■ **PASSAGE FOR REVIEW**
U.S. patent number 5,396,078 [Application Number 08/125,983] was granted by the patent office on 1995-03-07 for printer with optical data link to carriage.
This patent grant is currently assigned to Hewlett-Packard Company. Invention is credited to Eric L. Ahlvin, Steven Goss, J. P. Harmon, Richard I. Klaus.
United States Patent |
5,396,078 |
Klaus , et al. |
March 7, 1995 |
Printer with optical data link to carriage
Abstract
A printer featuring an optical data link between the printer's
controller and its reciprocal, carriage-mounted printhead is
described. Print data are conveyed from the controller to the
printhead via a fixed point on the edge of the carriage and status
data may be conveyed in the reverse direction. Power is supplied to
the printhead via dual parallel rails on which the carriage is
supported for reciprocation by the chassis-mounted carriage drive
motor. Preferably, the optical medium is infrared light, and uses
conventional driver/receiver devices.
Inventors: |
Klaus; Richard I. (Vancouver,
WA), Ahlvin; Eric L. (Vancouver, WA), Harmon; J. P.
(Corvallis, OR), Goss; Steven (Vancouver, WA) |
Assignee: |
Hewlett-Packard Company (Palo
Alto, CA)
|
Family
ID: |
22422390 |
Appl.
No.: |
08/125,983 |
Filed: |
September 22, 1993 |
Current U.S.
Class: |
250/551; 347/50;
346/139R |
Current CPC
Class: |
B41J
29/00 (20130101) |
Current International
Class: |
B41J
29/00 (20060101); G02B 027/00 () |
Field of
Search: |
;250/551,552,227.11
;359/154,195 ;346/139R ;400/335,322,352,354,320 |
References Cited
[Referenced By]
U.S. Patent Documents
Foreign Patent Documents
Primary Examiner: Nelms; David C.
Assistant Examiner: Nichols; Steven L.
Claims
We claim:
1. A carriage assembly for use in a printer chassis comprising:
a carriage support for supporting a carriage for lateral movement
relative to the printer chassis;
a carriage which is supported on said carriage support and which
moves bi-directionally along a carriage path thereon;
a printhead mounted on said carriage for bi-directional movement
with said carriage; and
an optical data link for providing a printhead controlling signal
to said printhead, said optical data link including an optical data
transmitter fixed on said printer chassis for transmitting an
optical signal and an optical data receiver mounted on said
carriage for bidirectional movement with said carriage, said
optical data receiver being configured to receive said optical
signal from said optical data transmitter while said optical data
receiver moves with said carriage along said carriage path.

■ **PROBLEM STATEMENT**
Name each inventor listed in the printer patent record, along with the city and state given for that person.

■ **DATA RECORDS**
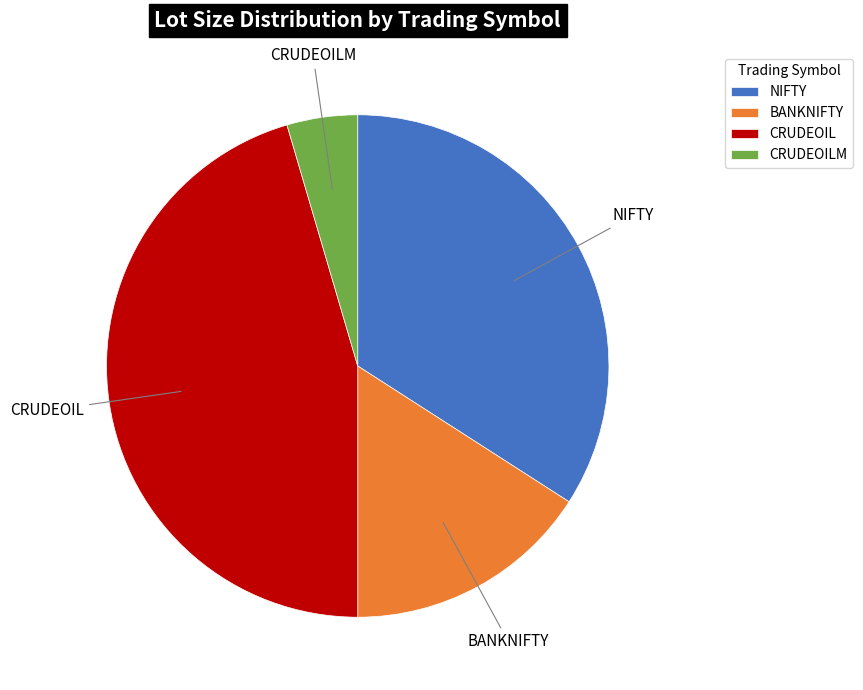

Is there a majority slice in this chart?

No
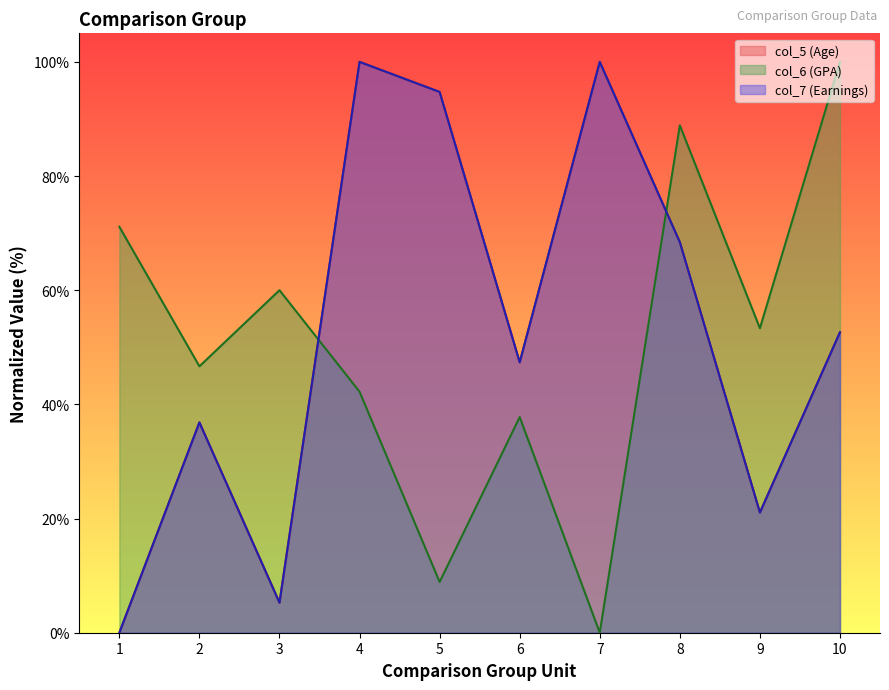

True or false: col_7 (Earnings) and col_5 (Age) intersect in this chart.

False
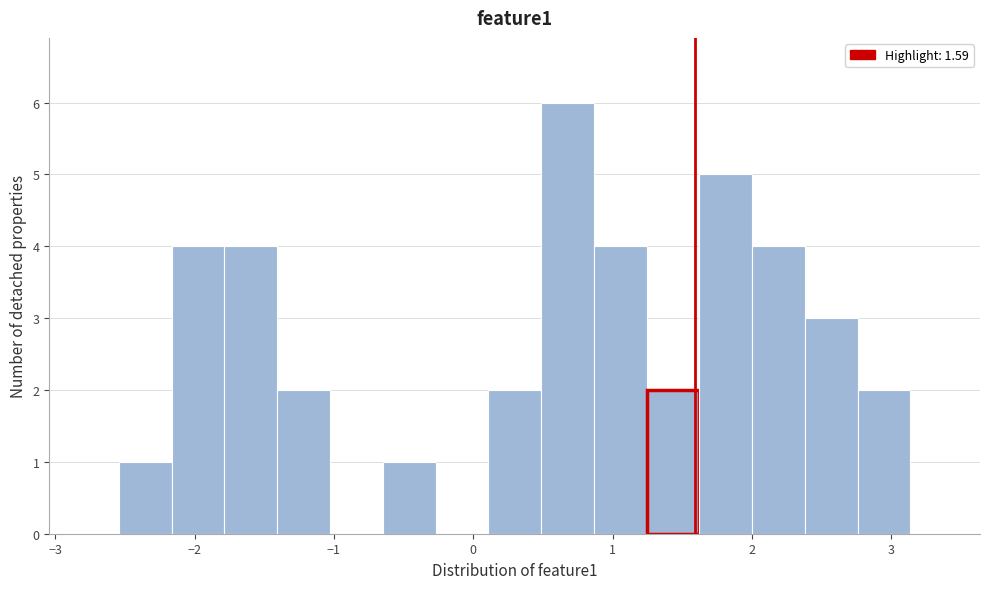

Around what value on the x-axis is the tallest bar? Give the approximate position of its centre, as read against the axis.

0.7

■ **RESPONSE**
Richard I. Klaus (Vancouver, WA)
Eric L. Ahlvin (Vancouver, WA)
J. P. Harmon (Corvallis, OR)
Steven Goss (Vancouver, WA)